Very, very rare though, things like this.  So rare in fact that we had a near miss from another, bigger, asteroid on the same day, only we were so busy watching the first one, that we missed it.  It passed us at a distance of 17,000 miles (To give you some idea of how close that is, the Moon is 250,000 miles away - or fourteen times further) and it was half as big again as the one that lit up Russia - It is the largest thing that we know has ever passed that close to us without wiping out any dinosaurs.

And finally, remember where I said that we should worry a bit, but not for a couple of thousand years?

Well, it seems, that our friendly, neighborhood comet, Swift-Tuttle, mother of the Perseids, crosses the orbit of the Earth again on, or about Sept 15th. 4479 - two and a half thousand years in the future - No one we know will be alive then, the chances are that us Earthlings will have scattered ourselves across the Solar System by then, either by colonisation or as radioactive dust and it'll be close, about ten times as far away as the moon.
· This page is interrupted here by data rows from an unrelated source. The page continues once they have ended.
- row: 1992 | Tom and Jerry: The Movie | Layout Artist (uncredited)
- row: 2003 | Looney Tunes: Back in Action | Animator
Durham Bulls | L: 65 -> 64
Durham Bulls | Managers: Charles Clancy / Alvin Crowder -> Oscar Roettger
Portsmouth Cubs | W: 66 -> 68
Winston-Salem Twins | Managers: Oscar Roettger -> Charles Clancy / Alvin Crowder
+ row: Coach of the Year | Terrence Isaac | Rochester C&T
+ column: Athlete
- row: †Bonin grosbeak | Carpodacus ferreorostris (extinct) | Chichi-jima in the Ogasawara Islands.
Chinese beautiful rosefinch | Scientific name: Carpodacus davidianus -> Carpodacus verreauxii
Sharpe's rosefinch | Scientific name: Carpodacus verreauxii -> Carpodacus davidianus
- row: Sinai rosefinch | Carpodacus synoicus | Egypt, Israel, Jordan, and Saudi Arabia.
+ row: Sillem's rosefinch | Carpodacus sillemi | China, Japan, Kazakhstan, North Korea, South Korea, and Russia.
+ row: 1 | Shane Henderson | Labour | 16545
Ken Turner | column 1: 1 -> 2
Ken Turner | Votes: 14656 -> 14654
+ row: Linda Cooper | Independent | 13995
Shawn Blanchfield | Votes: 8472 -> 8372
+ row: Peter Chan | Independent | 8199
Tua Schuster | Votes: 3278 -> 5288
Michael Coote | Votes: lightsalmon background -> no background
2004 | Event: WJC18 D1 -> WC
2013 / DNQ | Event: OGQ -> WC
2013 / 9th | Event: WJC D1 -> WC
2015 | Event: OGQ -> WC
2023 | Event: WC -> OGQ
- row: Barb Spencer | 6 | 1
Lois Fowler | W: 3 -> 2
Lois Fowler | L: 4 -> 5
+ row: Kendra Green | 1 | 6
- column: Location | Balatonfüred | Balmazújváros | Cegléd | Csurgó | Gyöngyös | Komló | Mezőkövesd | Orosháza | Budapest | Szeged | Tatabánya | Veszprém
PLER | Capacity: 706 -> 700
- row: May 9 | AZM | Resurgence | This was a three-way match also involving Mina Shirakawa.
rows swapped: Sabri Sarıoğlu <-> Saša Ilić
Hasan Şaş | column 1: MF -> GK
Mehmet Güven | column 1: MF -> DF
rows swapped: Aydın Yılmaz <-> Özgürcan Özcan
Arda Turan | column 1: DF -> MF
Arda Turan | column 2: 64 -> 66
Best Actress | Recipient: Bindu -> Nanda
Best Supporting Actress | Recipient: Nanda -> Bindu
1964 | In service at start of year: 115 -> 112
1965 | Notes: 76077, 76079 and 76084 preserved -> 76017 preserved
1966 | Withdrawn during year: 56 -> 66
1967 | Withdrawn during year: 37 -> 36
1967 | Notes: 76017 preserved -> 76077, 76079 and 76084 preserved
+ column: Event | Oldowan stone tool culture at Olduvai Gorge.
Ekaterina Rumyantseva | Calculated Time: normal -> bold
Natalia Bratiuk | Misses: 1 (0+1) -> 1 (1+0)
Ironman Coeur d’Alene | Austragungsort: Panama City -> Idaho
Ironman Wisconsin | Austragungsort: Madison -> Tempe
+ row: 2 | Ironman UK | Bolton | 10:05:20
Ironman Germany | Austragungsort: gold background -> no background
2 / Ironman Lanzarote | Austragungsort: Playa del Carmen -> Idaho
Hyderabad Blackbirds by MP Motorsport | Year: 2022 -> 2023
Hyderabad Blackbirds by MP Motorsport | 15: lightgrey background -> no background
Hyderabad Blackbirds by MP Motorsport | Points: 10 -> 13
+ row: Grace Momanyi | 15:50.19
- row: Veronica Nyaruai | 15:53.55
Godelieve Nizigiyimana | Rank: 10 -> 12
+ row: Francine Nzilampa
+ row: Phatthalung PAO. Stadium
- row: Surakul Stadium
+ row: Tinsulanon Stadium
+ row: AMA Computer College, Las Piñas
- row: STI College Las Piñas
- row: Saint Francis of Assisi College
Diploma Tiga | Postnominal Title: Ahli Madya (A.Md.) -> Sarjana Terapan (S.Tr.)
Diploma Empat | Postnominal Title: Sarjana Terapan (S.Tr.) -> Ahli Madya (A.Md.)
Everything should be fine... as long as, in the next 2,500 years, nothing effects its orbit at all, even by a minuscule amount, say 1,000 miles a year (which, in celestial mechanics terms is 'the square root of bugger all') - Because then it will hit the Earth square-on.

It will be travelling at 134 THOUSAND miles per hour and it's getting on for three times the size of the one that's supposed to have taken out the dinosaurs.

Should be quite impressive, as long as you're watching it from a distance.  Sleep tight dear readers, and keep watching the skies.